Dataset excerpts:

== Segment start ==

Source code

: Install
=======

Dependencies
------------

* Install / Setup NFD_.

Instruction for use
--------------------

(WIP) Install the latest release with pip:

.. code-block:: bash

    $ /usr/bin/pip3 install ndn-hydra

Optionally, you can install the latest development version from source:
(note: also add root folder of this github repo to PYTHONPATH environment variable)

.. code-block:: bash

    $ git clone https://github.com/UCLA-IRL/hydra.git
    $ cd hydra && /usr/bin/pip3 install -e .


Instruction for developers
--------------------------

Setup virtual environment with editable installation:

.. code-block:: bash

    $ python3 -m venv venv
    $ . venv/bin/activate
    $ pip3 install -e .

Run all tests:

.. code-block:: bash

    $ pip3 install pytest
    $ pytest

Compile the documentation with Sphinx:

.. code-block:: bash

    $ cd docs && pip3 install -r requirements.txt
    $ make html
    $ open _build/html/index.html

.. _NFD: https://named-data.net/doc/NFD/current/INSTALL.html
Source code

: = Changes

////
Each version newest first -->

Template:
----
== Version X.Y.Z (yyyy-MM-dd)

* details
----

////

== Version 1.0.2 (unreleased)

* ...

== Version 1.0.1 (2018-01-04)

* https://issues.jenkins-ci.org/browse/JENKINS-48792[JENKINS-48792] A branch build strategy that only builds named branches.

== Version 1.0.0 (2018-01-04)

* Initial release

== Segment end ==
== Segment start ==

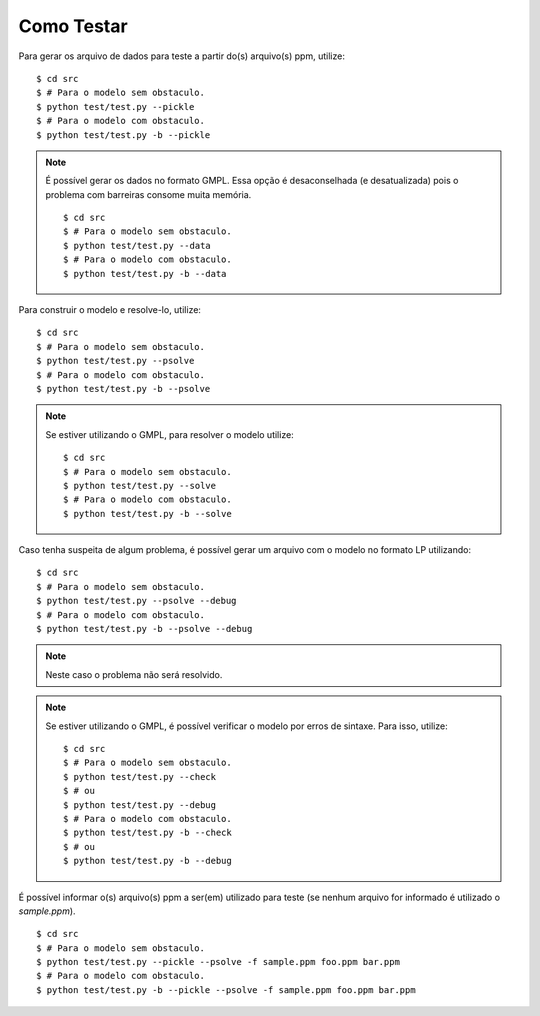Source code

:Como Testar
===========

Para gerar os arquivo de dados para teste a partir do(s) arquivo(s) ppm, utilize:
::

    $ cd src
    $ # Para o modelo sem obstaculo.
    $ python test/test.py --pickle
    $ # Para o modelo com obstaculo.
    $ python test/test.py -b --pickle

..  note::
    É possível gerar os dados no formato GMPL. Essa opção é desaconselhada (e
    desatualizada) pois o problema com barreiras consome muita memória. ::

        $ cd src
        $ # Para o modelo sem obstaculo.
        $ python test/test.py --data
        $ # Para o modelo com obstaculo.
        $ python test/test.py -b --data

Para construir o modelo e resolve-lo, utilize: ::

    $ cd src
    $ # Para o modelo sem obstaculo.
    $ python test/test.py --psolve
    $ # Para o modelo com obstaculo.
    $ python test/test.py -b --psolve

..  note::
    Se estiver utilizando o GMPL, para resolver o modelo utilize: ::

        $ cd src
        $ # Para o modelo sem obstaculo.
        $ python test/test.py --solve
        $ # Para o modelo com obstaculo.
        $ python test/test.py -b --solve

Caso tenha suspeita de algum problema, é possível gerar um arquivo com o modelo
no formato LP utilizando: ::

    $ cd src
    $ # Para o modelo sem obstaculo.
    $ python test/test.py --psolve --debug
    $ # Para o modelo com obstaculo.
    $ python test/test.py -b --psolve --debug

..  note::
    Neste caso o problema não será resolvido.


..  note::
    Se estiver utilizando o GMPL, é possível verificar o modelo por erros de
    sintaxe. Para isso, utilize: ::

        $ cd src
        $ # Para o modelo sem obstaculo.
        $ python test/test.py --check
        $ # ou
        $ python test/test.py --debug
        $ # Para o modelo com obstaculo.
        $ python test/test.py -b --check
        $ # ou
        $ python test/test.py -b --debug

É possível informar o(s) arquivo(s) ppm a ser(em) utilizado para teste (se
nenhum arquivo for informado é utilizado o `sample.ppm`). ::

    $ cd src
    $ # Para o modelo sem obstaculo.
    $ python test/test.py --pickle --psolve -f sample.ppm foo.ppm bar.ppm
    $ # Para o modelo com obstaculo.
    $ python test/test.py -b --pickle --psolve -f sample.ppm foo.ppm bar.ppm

== Segment end ==
== Segment start ==

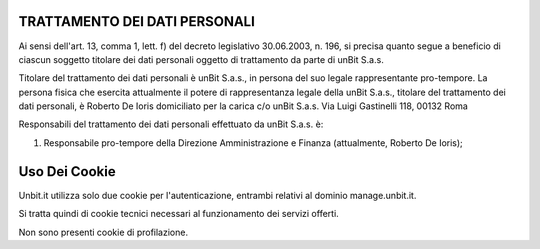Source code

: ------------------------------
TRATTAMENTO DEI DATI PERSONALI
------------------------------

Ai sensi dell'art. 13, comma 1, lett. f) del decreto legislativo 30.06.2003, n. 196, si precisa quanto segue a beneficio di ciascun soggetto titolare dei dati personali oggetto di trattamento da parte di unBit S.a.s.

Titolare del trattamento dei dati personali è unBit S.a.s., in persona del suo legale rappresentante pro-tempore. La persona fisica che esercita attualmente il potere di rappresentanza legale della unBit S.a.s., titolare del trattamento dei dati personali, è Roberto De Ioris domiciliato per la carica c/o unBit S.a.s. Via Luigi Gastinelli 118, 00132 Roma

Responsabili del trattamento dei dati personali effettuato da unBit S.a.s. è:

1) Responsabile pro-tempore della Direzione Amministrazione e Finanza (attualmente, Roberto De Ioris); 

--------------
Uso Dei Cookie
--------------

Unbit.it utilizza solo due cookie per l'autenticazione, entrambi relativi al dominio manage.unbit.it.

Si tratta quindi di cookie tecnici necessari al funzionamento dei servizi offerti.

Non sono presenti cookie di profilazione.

== Segment end ==

Lines in the data that hold "utilize" must be located and copied.

Para gerar os arquivo de dados para teste a partir do(s) arquivo(s) ppm, utilize:
Para construir o modelo e resolve-lo, utilize: ::
    Se estiver utilizando o GMPL, para resolver o modelo utilize: ::
    sintaxe. Para isso, utilize: ::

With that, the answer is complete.